By AFP   |   09 February 2017   |   11:30 am  

(FILES) This file photo taken on April 28, 2015 shows an overview of the part of the eastern sector of the IFO-2 camp in the sprawling Dadaab refugee camp, north of the Kenyan capital Nairobi. A Kenyan court cancelled the closing of the Dadaab refugee camp, AFP reported on February 9, 2017. / AFP PHOTO / Tony KARUMBA

Kenya’s High Court on Thursday blocked the government’s decision to close the Dadaab refugee camp — the world’s largest — and to send Somali refugees home.

Judge John Mativo ruled that the plan to shut down the camp was unconstitutional and amounted to persecution of refugees.

Dadaab is home to some 256,000 people, the vast majority of them Somalis who fled across the border following the outbreak of civil war in 1991.

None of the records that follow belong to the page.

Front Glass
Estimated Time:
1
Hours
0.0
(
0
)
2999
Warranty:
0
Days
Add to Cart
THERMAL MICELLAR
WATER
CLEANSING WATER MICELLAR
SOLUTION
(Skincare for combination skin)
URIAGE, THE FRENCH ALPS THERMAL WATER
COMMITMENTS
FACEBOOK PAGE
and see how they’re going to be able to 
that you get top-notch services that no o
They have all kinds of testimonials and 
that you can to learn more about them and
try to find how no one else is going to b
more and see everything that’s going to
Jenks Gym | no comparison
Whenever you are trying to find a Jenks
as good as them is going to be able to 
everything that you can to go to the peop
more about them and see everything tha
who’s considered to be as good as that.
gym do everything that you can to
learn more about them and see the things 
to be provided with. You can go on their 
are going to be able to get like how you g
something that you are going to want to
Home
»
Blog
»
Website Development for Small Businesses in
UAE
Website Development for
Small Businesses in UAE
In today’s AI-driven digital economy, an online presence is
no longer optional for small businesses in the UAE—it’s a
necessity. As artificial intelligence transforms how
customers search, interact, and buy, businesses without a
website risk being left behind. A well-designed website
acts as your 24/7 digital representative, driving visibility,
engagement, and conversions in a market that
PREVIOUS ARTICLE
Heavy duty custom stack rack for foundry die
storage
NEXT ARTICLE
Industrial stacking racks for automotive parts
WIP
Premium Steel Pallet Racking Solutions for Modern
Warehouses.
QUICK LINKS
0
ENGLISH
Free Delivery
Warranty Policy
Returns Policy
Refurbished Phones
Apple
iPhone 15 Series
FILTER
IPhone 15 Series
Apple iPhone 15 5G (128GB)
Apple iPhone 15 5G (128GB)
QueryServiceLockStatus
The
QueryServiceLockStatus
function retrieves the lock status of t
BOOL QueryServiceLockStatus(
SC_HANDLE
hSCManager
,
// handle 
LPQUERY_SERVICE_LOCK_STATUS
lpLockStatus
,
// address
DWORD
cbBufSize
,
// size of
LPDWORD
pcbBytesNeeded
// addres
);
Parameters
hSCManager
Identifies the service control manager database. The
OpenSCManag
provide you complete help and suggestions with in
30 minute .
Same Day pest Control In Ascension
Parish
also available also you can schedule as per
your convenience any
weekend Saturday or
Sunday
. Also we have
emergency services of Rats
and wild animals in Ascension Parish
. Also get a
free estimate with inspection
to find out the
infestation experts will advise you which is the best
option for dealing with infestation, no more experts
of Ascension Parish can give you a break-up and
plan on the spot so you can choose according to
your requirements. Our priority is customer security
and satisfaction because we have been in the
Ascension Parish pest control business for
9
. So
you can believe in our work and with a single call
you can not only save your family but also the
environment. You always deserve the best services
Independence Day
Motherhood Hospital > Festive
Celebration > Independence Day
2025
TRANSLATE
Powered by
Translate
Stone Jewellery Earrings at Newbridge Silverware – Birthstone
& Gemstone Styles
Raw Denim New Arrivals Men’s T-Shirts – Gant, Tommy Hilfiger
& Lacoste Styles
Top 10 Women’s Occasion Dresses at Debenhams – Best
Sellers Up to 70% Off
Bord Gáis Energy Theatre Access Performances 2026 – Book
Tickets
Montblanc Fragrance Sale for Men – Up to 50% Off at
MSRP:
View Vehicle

The government has taken a hardline stance on the sprawling camp, saying it acts as a terrorist training ground for Shabaab Islamists, and repeatedly stating its intention to deport all Somali refugees.

But Mativo ruled that “the government decision specifically targetting Somali refugees is an act of group persecution, illegal, discriminatory and therefore unconstitutional”.

The shutdown was ordered without proper consultation of people affected by the decision, in violation of the constitutional right to fair legal proceedings, he said in his ruling.

“Hence the said decision is null and void,” he said, adding that sending refugees home would be in breach of Kenya’s obligations under international law.

The ruling also blocks the government’s decision to disband the Department for Refugee Affairs.

The government can appeal the court ruling, which comes after the Kenya National Commission on Human Rights and rights group Kituo Cha Sheria filed a case challenging the legality of the shutdown.

Amnesty International’s East Africa chief Muthoni Wanyeki hailed the ruling as “historic”.

“Today is a historic day for more than a quarter of a million refugees who were at risk of being forcefully returned to Somalia, where they would have been at serious risk of human rights abuses,” Wanyeki said.

“This ruling reaffirms Kenya’s constitutional and international legal obligation to protect people who seek safety from harm and persecution.”

– Security threat? –
The government caught refugees, aid groups, the United Nations and Kenya’s Western partners offguard last May when it announced plans to shut down the huge camp near the border, citing security concerns.

Since sending troops into neighbouring Somalia in 2011, Kenya has come under repeated attack from Al-Qaeda-linked Shabaab militants.

The government has presented Dadaab as a security risk, saying Somali Islamists inside the camp planned the Shabaab attacks at Nairobi’s Westgate shopping mall in 2013 and the Garissa university attack in 2015, though it has not provided evidence.

Authorities initially planned to close Dadaab at the end of November, but delayed the shutdown until May 2017 at the request of the UN refugee agency and against a backdrop of growing accusations of forced refugee returns to Somalia.

In September, Human Rights Watch warned in a report that the repatriation of Somalis from the camp violated international standards and that refugees were returning home involuntarily only to face persecution and hunger. The Kenyan government dismissed the report.